27 Ocak 2013 Pazar

Güvensizlik Ağları


İletişim ve ulaşım olanakları tarihte hiç olmadığı kadar ileri seviyede. Eskiden yüzlerce yıl alan toplumsal ve tarihsel değişimler, çağımızda yıllarla ifade ediliyor. Geçmişte aritmetik olarak artan insanlar arası ilişkiler, günümüzde geometrik olarak artıyor.

Daha çok anlatmak, dinlemek, izlemek, izlenmek anlaşılmayı sağlamak yerine, anlaşmazlıkları körüklüyor. Artan ilişkiler, güven ortamı oluşturmak şöyle dursun, güvensizliğin zemini haline geliyor. Etrafımızda güvensizlik ağları örülüyor.


Dünyaya, dışarıdan bakınca insanların kitlesel olarak birbirlerine yaklaştığını görebiliriz. Oysa biraz yakınlaştığımızda aynı havayı soluyan, aynı semtte, bina da yaşayan insanların gün geçtikçe birbirlerinden uzaklaştığını fark ederiz.

Eskilerin, komşuluk ilişkilerini hasretle yad ettiğini duymayanımız yoktur. Bununla beraber bizim neslimizi yetiştirenlerin de, olan bitenden dert yanan “eskiler” olduğunu da gözden kaçırmamak gerekir. “Bu devirde babana bile güvenmeyeceksin” diye öğütler verenler kimlerdi?

Güvensizlik ağlarıyla örülmüş bir toplumda yaşamanın vicdanlarda, duygu dünyalarında açtığı yaraların tarifi imkansızdır. Buna karşın güvensizlik ağlarının, uğruna örüldüğü kişisel çıkarlara aslında sanıldığı kadar da hizmet etmediğini, tam bir “kaybet, kaybet” süreci yaşandığını gösterebiliriz.

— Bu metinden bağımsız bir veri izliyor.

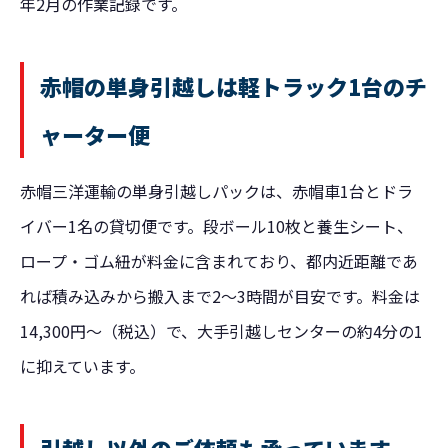
年2月の作業記録です。
赤帽の単身引越しは軽トラック1台のチ
ャーター便
赤帽三洋運輸の単身引越しパックは、赤帽車1台とドラ
イバー1名の貸切便です。段ボール10枚と養生シート、
ロープ・ゴム紐が料金に含まれており、都内近距離であ
れば積み込みから搬入まで2〜3時間が目安です。料金は
14,300円〜（税込）で、大手引越しセンターの約4分の1
に抑えています。
引越し以外のご依頼も承っています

Güvenmemenin temel motivasyon kaynağı, kişisel çıkarları potansiyel risklerden koruma çabasıdır. İlişki kurulan tarafın iyi niyetli olmayabileceği varsayımıyla hareket eden insanların sayısı bu denli çok olmasaydı, bu ön kabule sahip kimseler gerçekten de bir avantaj elde edebilirlerdi.

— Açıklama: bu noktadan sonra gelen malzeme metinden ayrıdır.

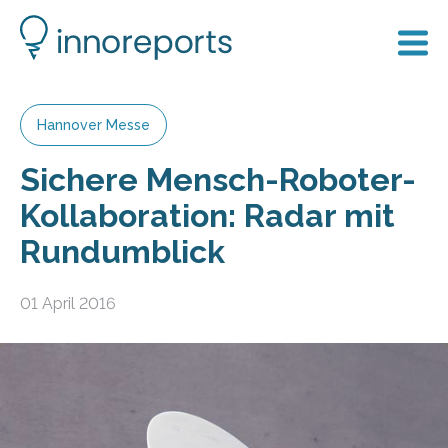
Hannover Messe
Sichere Mensch-Roboter-
Kollaboration: Radar mit
Rundumblick
01 April 2016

Örneğin kimseye borç vermeyen ama borç bulmakta sıkıntı çekmeyen bir kişi, rasyonel bakış açısıyla şüphesiz bir avantaj sahibidir, ancak bu kişilerin sayısı arttıkça borç bulma olanakları da kaçınılmaz olarak azalacaktır. Neticede ihtiyaç sahipleri bankadan borç alıp, üzerine “toplumsal güvensizlik primi” ni de koyarak bu borcu bankaya geri ödeyeceklerdir.

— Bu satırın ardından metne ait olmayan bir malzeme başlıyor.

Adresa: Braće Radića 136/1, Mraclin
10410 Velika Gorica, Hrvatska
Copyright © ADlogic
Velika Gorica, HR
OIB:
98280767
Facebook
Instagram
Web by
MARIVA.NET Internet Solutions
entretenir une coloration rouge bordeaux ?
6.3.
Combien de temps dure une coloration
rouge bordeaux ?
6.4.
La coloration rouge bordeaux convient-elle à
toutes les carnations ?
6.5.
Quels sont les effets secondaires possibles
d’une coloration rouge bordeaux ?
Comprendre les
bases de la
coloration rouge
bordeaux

Aynı eğitimden geçmiş, aynı tarihten gelen, aynı dine mensup, aynı filmleri, televizyon dizilerini seyreden, yapılan araştırmalarda olan biten hakkında benzer şeyler düşündüğü anlaşılan insanların, evlerinden sokağa çıkarken gözlerine ön yargı filtreleri takıp, etrafındakileri potansiyel tehlike olarak algılamasını, olası kötü niyetli kişilerden uzak durma çabası olarak alabiliriz. Bununla beraber, korunma güdüsü taşıyan bu insanların da "olası kötü niyetli kişi" muamelesi gördüğünü gözden kaçırmamak gerekir.

Günümüzde makul karşılanan bu çabalar, bireysel çıkarları kısa vadede koruyormuş gibi görünse de, uzun vadede korumak bir yana, sürekli olarak aşındırmakta, belki de tamamen ortadan kaldırmaktadır. Kişisel çıkarları koruma çabasının, olası ithamlardan korunma çabasına dönüşmesi an meselesidir.

Bütün bunlara rağmen iyi olan bir şey varsa, o da; giderek nostaljik hale gelse de, vicdanların “İnsanların güvenini kaybetmektense, para kaybetmeyi tercih ederim.” sözüne hasretle sarılmasıdır.